The three phases of starting a new habit
Understanding the phases of starting a new habit as well as common disruptions.
Creating new habits tends to have three phases. Understanding the three phases and common disruptions of creating new habits will increase your chance of success the next time you try to pick up a new habit.
Now let’s break down each phase of creating new habits so you can get started creating your next healthy habit.
Phase 1: The Honeymoon
This is the phase you are probably in right now. You’re excited about starting a new diet, picking up running, starting every day with reading, or something else you want to do on a regular basis.
Phase 2: The Fight Through
This is the phase that matters the most. This is where things get difficult and you start to lose some or all of the motivation you had in the Honeymoon phase.
This phase is also the most critical to your success. Here is what you can do to make it through this phase:
Recognize. When things get difficult, remind yourself that you knew this was coming and that it is supposed to be hard, not easy. If you can win your first battle in this phase, the next battle will get easier, and the next even easier, and so on and so forth. Just focus on winning 1 Fight Thru battle at a time.
Ask 2 Important Questions. How will I feel if I do this? How will I feel if I don’t do this? It is important to bring emotions into the equation and truly understand what the positives and negatives will feel like. These questions are also great for breaking a bad habit.
Life Projecting. If you are still struggling after attempting 1 and 2 then spend 5-10 minutes thinking about how your life will look in 5 years if you do not make changes right now. It can help to take time to write this down as well if you can.
Phase 3: Second Nature
This phase can be similar to a flow state or what a lot of people will refer to as “being in the groove”. Things are now a lot easier but you can still get pushed back into the Fight Thru phase. Here are a few common ways that can happen so you can recognize them:
The Discouragement Monster. Negative results lead a person to think things are not working, “This isn’t working and there is nothing I can do”. Therefore, you feel hopeless and may give up right then and there.

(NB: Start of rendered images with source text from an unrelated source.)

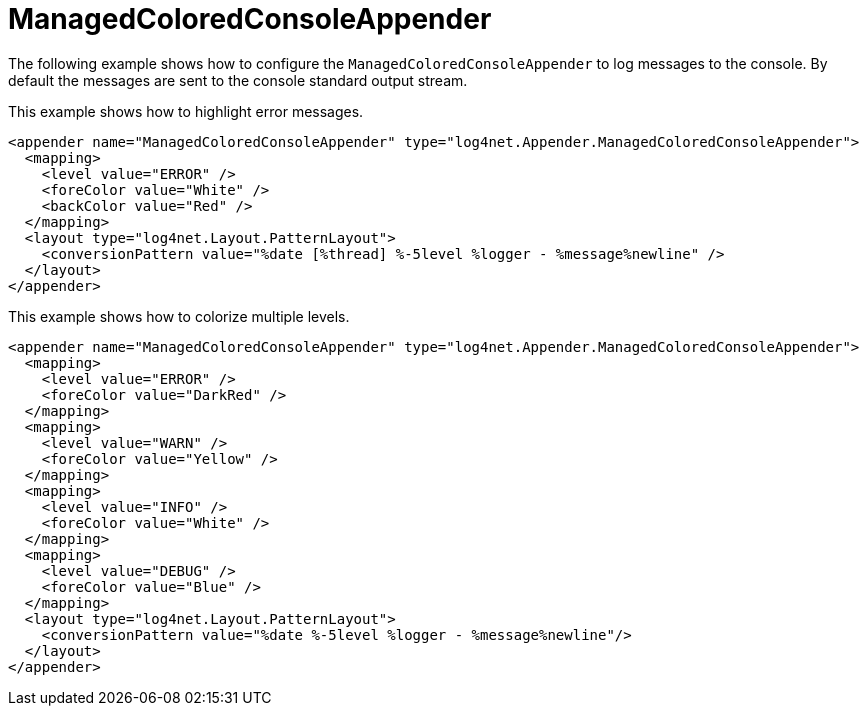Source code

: ////
    Licensed to the Apache Software Foundation (ASF) under one or more
    contributor license agreements.  See the NOTICE file distributed with
    this work for additional information regarding copyright ownership.
    The ASF licenses this file to You under the Apache License, Version 2.0
    (the "License"); you may not use this file except in compliance with
    the License.  You may obtain a copy of the License at

         http://www.apache.org/licenses/LICENSE-2.0

    Unless required by applicable law or agreed to in writing, software
    distributed under the License is distributed on an "AS IS" BASIS,
    WITHOUT WARRANTIES OR CONDITIONS OF ANY KIND, either express or implied.
    See the License for the specific language governing permissions and
    limitations under the License.
////

[#managedcoloredconsoleappender]
= ManagedColoredConsoleAppender

The following example shows how to configure the `ManagedColoredConsoleAppender` to log messages to the console.
By default the messages are sent to the console standard output stream.

This example shows how to highlight error messages.

[source,xml]
----
<appender name="ManagedColoredConsoleAppender" type="log4net.Appender.ManagedColoredConsoleAppender">
  <mapping>
    <level value="ERROR" />
    <foreColor value="White" />
    <backColor value="Red" />
  </mapping>
  <layout type="log4net.Layout.PatternLayout">
    <conversionPattern value="%date [%thread] %-5level %logger - %message%newline" />
  </layout>
</appender>
----

This example shows how to colorize multiple levels.

[source,xml]
----
<appender name="ManagedColoredConsoleAppender" type="log4net.Appender.ManagedColoredConsoleAppender">
  <mapping>
    <level value="ERROR" />
    <foreColor value="DarkRed" />
  </mapping>
  <mapping>
    <level value="WARN" />
    <foreColor value="Yellow" />
  </mapping>
  <mapping>
    <level value="INFO" />
    <foreColor value="White" />
  </mapping>
  <mapping>
    <level value="DEBUG" />
    <foreColor value="Blue" />
  </mapping>
  <layout type="log4net.Layout.PatternLayout">
    <conversionPattern value="%date %-5level %logger - %message%newline"/>
  </layout>
</appender>
----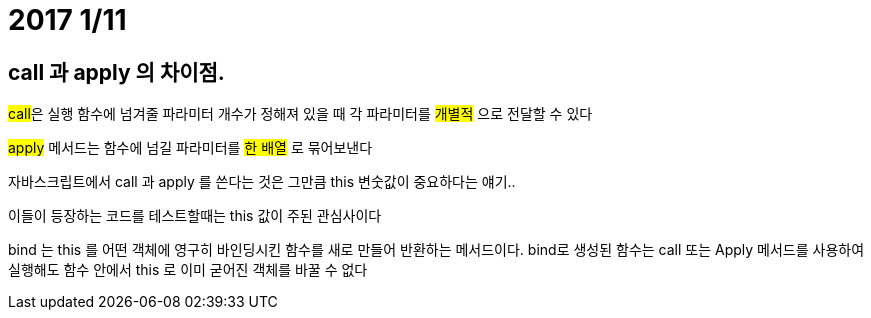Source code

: # 2017 1/11

##  call 과 apply 의 차이점.

##call##은 실행 함수에 넘겨줄 파라미터 개수가 정해져 있을 때 각 파라미터를 ##개별적## 으로 전달할 수 있다

##apply##  메서드는 함수에 넘길 파라미터를 ##한 배열## 로 묶어보낸다

자바스크립트에서 call 과 apply 를 쓴다는 것은 그만큼 this 변숫값이 중요하다는 얘기..

이들이 등장하는 코드를 테스트할때는 this 값이 주된 관심사이다

bind 는 this 를 어떤 객체에 영구히 바인딩시킨 함수를 새로 만들어 반환하는 메서드이다.
bind로 생성된 함수는 call 또는 Apply 메서드를 사용하여 실행해도 함수 안에서 this 로 이미 굳어진 객체를 바꿀 수 없다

Disruptions. A significant change in your pattern or “groove” can disrupt things and cause individuals to have to “start over”. Some common disruptions: vacations, holidays, illness, weekends. It’s important to know that disruptions will always happen and can be built in as part of the overall process.
Seduction of Success. You focus on positive results early on and start to think that maybe you are special and you do not need to rely on processes as much as others. Let’s say you are trying to not eat sugar but things have gone well so you now decide you can have sugar once a week. Your process has now been broken and it will become far easier for sugar to continuously slip back into your diet until one day you’re back to eating it regularly.

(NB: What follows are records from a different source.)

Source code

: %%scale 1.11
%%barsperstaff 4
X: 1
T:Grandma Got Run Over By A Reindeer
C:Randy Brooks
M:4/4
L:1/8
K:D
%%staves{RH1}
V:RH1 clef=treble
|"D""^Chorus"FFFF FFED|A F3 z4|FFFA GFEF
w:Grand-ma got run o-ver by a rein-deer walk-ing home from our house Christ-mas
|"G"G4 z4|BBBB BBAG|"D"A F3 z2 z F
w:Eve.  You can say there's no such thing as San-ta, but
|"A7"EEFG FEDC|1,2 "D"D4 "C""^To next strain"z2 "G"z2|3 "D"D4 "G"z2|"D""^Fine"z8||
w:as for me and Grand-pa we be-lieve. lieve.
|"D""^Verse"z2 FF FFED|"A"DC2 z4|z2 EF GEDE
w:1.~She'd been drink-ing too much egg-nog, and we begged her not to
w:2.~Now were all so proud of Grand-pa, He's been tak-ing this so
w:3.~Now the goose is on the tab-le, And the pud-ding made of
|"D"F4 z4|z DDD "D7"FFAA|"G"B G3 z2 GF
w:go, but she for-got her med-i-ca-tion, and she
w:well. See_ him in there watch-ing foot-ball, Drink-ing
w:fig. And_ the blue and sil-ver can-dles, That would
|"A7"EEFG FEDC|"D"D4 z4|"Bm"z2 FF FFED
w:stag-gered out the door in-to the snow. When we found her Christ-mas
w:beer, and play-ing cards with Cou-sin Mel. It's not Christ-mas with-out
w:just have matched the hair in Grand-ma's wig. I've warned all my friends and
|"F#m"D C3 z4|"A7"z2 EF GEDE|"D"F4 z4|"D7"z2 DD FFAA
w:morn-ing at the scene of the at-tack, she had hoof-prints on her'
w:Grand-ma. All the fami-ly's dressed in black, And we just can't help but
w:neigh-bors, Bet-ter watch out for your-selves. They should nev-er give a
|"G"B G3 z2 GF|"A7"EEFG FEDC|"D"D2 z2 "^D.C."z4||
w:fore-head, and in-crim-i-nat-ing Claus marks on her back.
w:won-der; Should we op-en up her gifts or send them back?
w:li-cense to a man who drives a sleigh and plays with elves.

If at any point a person experiences an interruption that sends him or her back to the Fight Through phase, winning 2 or 3 Fight Through battles will bring them right back into their groove.

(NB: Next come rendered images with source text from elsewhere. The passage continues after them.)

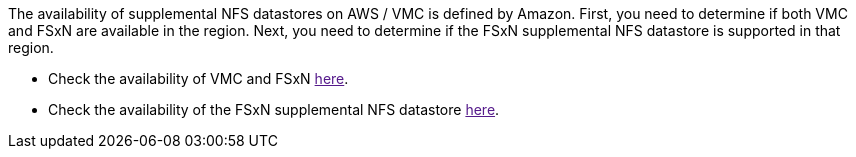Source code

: The availability of supplemental NFS datastores on AWS / VMC is defined by Amazon.  First, you need to determine if both VMC and FSxN are available in the region.  Next, you need to determine if the FSxN supplemental NFS datastore is supported in that region.

* Check the availability of VMC and FSxN link:[here].
* Check the availability of the FSxN supplemental NFS datastore link:[here].

//[role="tabbed-block"]
//====
//.Americas
//--
//[%autowidth.stretch]
//|===
//| *AWS Region* | *VMC Availability* | *FSx ONTAP Availability* | *NFS Datastore Availability*
//| US East (Northern Virginia) | Yes | Yes | Yes
//| US East (Ohio) | Yes | Yes | Yes
//| US West (Northern California) | Yes | No | No
//| US West (Oregon) | Yes | Yes | Yes
//| GovCloud (US West) | Yes | Yes | Yes
//| Canada (Central) | Yes | Yes | Yes
//| South America (Sao Paulo) | Yes | Yes | Yes
//|===
//
//Last updated on: June 2, 2022.
//--
//.EMEA
//--
//[%autowidth.stretch]
//|===
//| *AWS Region* | *VMC Availability* | *FSx ONTAP Availability* | *NFS Datastore Availability*
//| Europe (Ireland) | Yes | Yes | Yes
//| Europe (London) | Yes | Yes | Yes
//| Europe (Frankfurt) | Yes | Yes | Yes
//| Europe (Paris) | Yes | Yes | Yes
//| Europe (Milan) | Yes | Yes | Yes
//| Europe (Stockholm) | Yes | Yes | Yes
//|===
//
//Last updated on: June 2, 2022.
//--
//.Asia Pacific
//--
//[%autowidth.stretch]
//|===
//| *AWS Region* | *VMC Availability* | *FSx ONTAP Availability* | *NFS Datastore Availability*
//| Asia Pacific (Sydney) | Yes | Yes | Yes
//| Asia Pacific (Tokyo) | Yes | Yes | Yes
//| Asia Pacific (Osaka) | Yes | No | No
//| Asia Pacific (Singapore) | Yes | Yes | Yes
//| Asia Pacific (Seoul) | Yes | Yes | Yes
//| Asia Pacific (Mumbai) | Yes | Yes | Yes
//| Asia Pacific (Jakarta) | No | No | No
//| Asia Pacific (Hong Kong) | No | Yes | No
//|===
//
//Last updated on: June 2, 2022.
//====
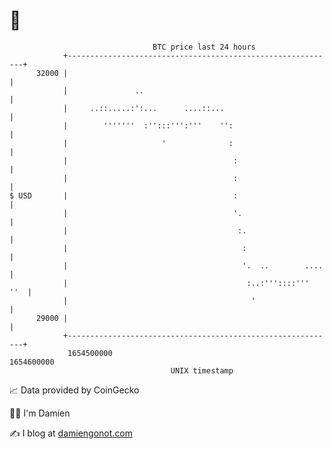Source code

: * 👋

#+begin_example
                                   BTC price last 24 hours                    
               +------------------------------------------------------------+ 
         32000 |                                                            | 
               |               ..                                           | 
               |     ..::.....:':...      ....::...                         | 
               |        '''''''  :'':::''':'''    '':                       | 
               |                     '              :                       | 
               |                                     :                      | 
               |                                     :                      | 
   $ USD       |                                     :                      | 
               |                                     '.                     | 
               |                                      :.                    | 
               |                                       :                    | 
               |                                       '.  ..        ....   | 
               |                                        :..:'''::::'''  ''  | 
               |                                         '                  | 
         29000 |                                                            | 
               +------------------------------------------------------------+ 
                1654500000                                        1654600000  
                                       UNIX timestamp                         
#+end_example
📈 Data provided by CoinGecko

🧑‍💻 I'm Damien

✍️ I blog at [[https://www.damiengonot.com][damiengonot.com]]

“Chains of habit are too light to be felt until they are too heavy to be broken.” - Warren Buffet
Final word and one last tip to help you succeed
We all want to form new, healthy habits to be easy and the truth is they are quite difficult. If they weren’t then nobody would have any issues becoming the best, most successful versions of themselves. We often don’t see the struggles of successful people and all the work that it took them to get to where they are. It’s good to recognize that even our idols needed to work hard to form habits over time to get to where they are and we only see the end result.
If you just stick to the process and focus on completing one small task at a time when attempting to form a new habit it will become much easier over time and eventually second nature.